収蔵品
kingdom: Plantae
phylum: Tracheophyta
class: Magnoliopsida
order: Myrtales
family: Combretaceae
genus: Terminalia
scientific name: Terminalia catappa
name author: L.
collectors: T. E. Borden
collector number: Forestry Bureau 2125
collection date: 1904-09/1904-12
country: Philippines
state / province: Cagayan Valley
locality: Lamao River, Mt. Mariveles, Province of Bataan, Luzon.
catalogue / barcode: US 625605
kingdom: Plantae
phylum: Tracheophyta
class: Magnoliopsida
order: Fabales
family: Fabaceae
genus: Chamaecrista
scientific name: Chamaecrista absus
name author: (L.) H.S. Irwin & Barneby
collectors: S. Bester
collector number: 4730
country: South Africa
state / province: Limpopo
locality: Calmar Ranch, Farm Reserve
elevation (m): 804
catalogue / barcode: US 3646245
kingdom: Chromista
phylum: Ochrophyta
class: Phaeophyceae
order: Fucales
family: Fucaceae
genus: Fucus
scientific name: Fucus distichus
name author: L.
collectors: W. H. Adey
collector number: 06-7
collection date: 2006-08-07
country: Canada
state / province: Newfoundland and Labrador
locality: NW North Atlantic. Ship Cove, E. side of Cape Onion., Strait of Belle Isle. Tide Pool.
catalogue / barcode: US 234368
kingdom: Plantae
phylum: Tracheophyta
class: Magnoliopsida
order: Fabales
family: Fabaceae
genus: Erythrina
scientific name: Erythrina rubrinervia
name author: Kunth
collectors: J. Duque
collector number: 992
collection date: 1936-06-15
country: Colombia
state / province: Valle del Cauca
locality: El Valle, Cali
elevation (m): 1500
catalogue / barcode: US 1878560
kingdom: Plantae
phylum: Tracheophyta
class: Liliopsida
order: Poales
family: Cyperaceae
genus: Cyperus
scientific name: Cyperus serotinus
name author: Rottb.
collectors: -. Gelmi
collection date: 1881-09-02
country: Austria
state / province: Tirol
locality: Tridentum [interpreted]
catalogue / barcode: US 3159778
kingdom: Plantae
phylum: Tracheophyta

* _課題の要件_:
上の記録の各行を、最初から最後までもれなく一字一句変えずに打ち直すこと。

* _記述解答_:
kingdom: Plantae
phylum: Tracheophyta
class: Magnoliopsida
order: Myrtales
family: Combretaceae
genus: Terminalia
scientific name: Terminalia catappa
name author: L.
collectors: T. E. Borden
collector number: Forestry Bureau 2125
collection date: 1904-09/1904-12
country: Philippines
state / province: Cagayan Valley
locality: Lamao River, Mt. Mariveles, Province of Bataan, Luzon.
catalogue / barcode: US 625605
kingdom: Plantae
phylum: Tracheophyta
class: Magnoliopsida
order: Fabales
family: Fabaceae
genus: Chamaecrista
scientific name: Chamaecrista absus
name author: (L.) H.S. Irwin & Barneby
collectors: S. Bester
collector number: 4730
country: South Africa
state / province: Limpopo
locality: Calmar Ranch, Farm Reserve
elevation (m): 804
catalogue / barcode: US 3646245
kingdom: Chromista
phylum: Ochrophyta
class: Phaeophyceae
order: Fucales
family: Fucaceae
genus: Fucus
scientific name: Fucus distichus
name author: L.
collectors: W. H. Adey
collector number: 06-7
collection date: 2006-08-07
country: Canada
state / province: Newfoundland and Labrador
locality: NW North Atlantic. Ship Cove, E. side of Cape Onion., Strait of Belle Isle. Tide Pool.
catalogue / barcode: US 234368
kingdom: Plantae
phylum: Tracheophyta
class: Magnoliopsida
order: Fabales
family: Fabaceae
genus: Erythrina
scientific name: Erythrina rubrinervia
name author: Kunth
collectors: J. Duque
collector number: 992
collection date: 1936-06-15
country: Colombia
state / province: Valle del Cauca
locality: El Valle, Cali
elevation (m): 1500
catalogue / barcode: US 1878560
kingdom: Plantae
phylum: Tracheophyta
class: Liliopsida
order: Poales
family: Cyperaceae
genus: Cyperus
scientific name: Cyperus serotinus
name author: Rottb.
collectors: -. Gelmi
collection date: 1881-09-02
country: Austria
state / province: Tirol
locality: Tridentum [interpreted]
catalogue / barcode: US 3159778
kingdom: Plantae
phylum: Tracheophyta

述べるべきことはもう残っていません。